How does School A (operating budget $5,000,000) distinguish itself from School B (operating budget $5,000,000)? It can't spend more money.
Also, this would have an unlimited number of unpredictable unintended consequences. (So would Shooty's idea, I think).
I tend to be pragmatic about it. I think the system is broken for the poor and am open to different ways of fixing it. I'm also sympathetic to teachers and pro-labor. I don't think they are very many teachers who don't want to do a better job, despite the rhetoric of anti-union people. I'm probably going to bow out of this thread now and I apologize if I've kick-started a 1000 post throw down.
No need for that at all. If I don't like it, I am free to bail.
FWIW, Beane played in Detroit in April, while Bean came up when the rosters expanded in September. But they both played over a hundred games in Toledo.
No "e" Bean was one of the trinity of young players (along with Scott Lusader and Jim Walewander) from that era that Sparky praised far beyond any rational assessment of his abilities.
That would be interesting, too. The key for me is equality of opportunity for the kids.
I agree with both of these points. Public schooling has miserably failed the poor in this country.
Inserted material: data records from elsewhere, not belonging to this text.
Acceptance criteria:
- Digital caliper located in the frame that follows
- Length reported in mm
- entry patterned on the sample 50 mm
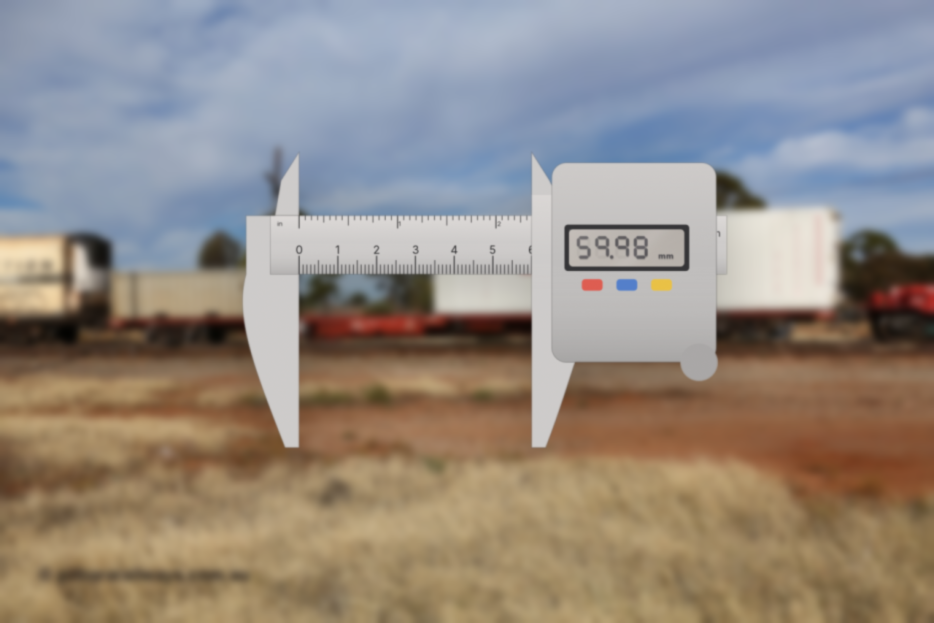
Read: 59.98 mm
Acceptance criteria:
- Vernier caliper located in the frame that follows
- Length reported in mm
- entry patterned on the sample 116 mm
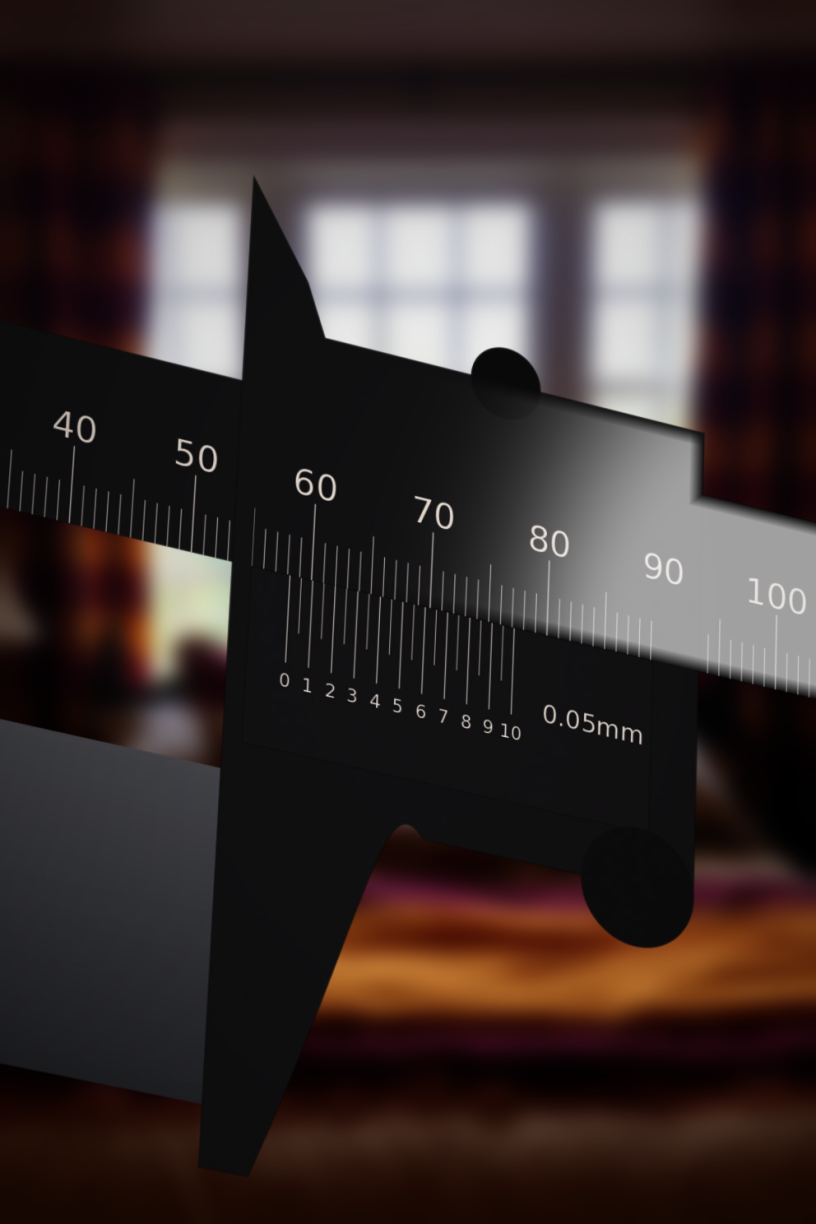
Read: 58.2 mm
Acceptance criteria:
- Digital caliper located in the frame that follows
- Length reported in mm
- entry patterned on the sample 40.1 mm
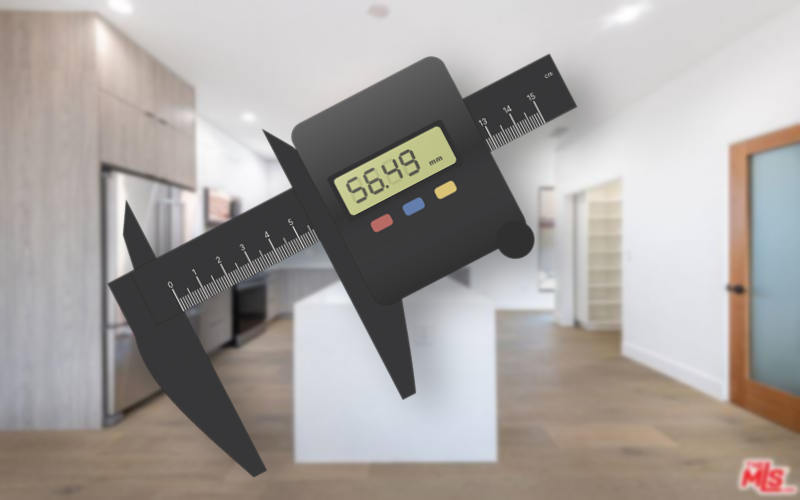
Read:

Yet private and religious schools operating with the same population, on shoe-string budgets, succeed.
How does School A (operating budget $5,000,000) distinguish itself from School B (operating budget $5,000,000)? It can't spend more money.
Curriculum? Extra tutoring? Focus on specific subjects? Vocational education?
I'm not sure, that's why you want to let the market loose. All I know is inner city Catholic schools in NYC outperform the public schools with 25% of the per pupil spending.
The idea that we can't do better is silly.
It was more than a trinity, unless Torey Lovullo and Chris Pittaro are from different eras.
Doesn't that have as much to do with the Catholic schools having the built-in advantages of involved parents and the ability to boot out any kid that doesn't measure up? I've always seen vouchers as a way for good schools to choose their students rather than a way for students to choose good schools.
I know this argument has been made a million times, but when one side of the voucher debate comes up, the other side (me) responds reflexively.
That's biased though. In practically every area of the country, merely attending private or religious school is a sign of motivated and engaged parents, with sufficient time to sift through alternatives and the ability to sift effectively. Kids of those parents will generally do better in school.
Yea, I remember Lovullo being the next big thing. Also, Walt Terrell was supposed to win 20 games.
I know this argument has been made a million times, but when one side of the voucher debate comes up, the other side (me) responds reflexively.
Sure, but you act like thats a flaw, rather than a feature.
A voucher program would allow parents to get their kids out of disfunctional schools into ones that maintain order. Why should the 80% of students who want to learn be dragged down by the incorrigibles?
The ianbility of Public Schools to permanently expel anyone until they're 18 or 19 is a major problem.
If I believed it worked that way, I would support vouchers. More likely, it would allow parents to try to get their kids into better schools. For the ones that succeed, that would be great, but for the ones that fail (for reasons of numbers, lack of connections, paperwork foulups, whatever), their kids would be stuck in the rapidly decaying neighborhood school with even less motivation from administrators and politicians to improve it.
One might say "Well, those kids/parents should have made more of an effort to get into a better school." Maybe, but that platitude doesn't help the kids left behind.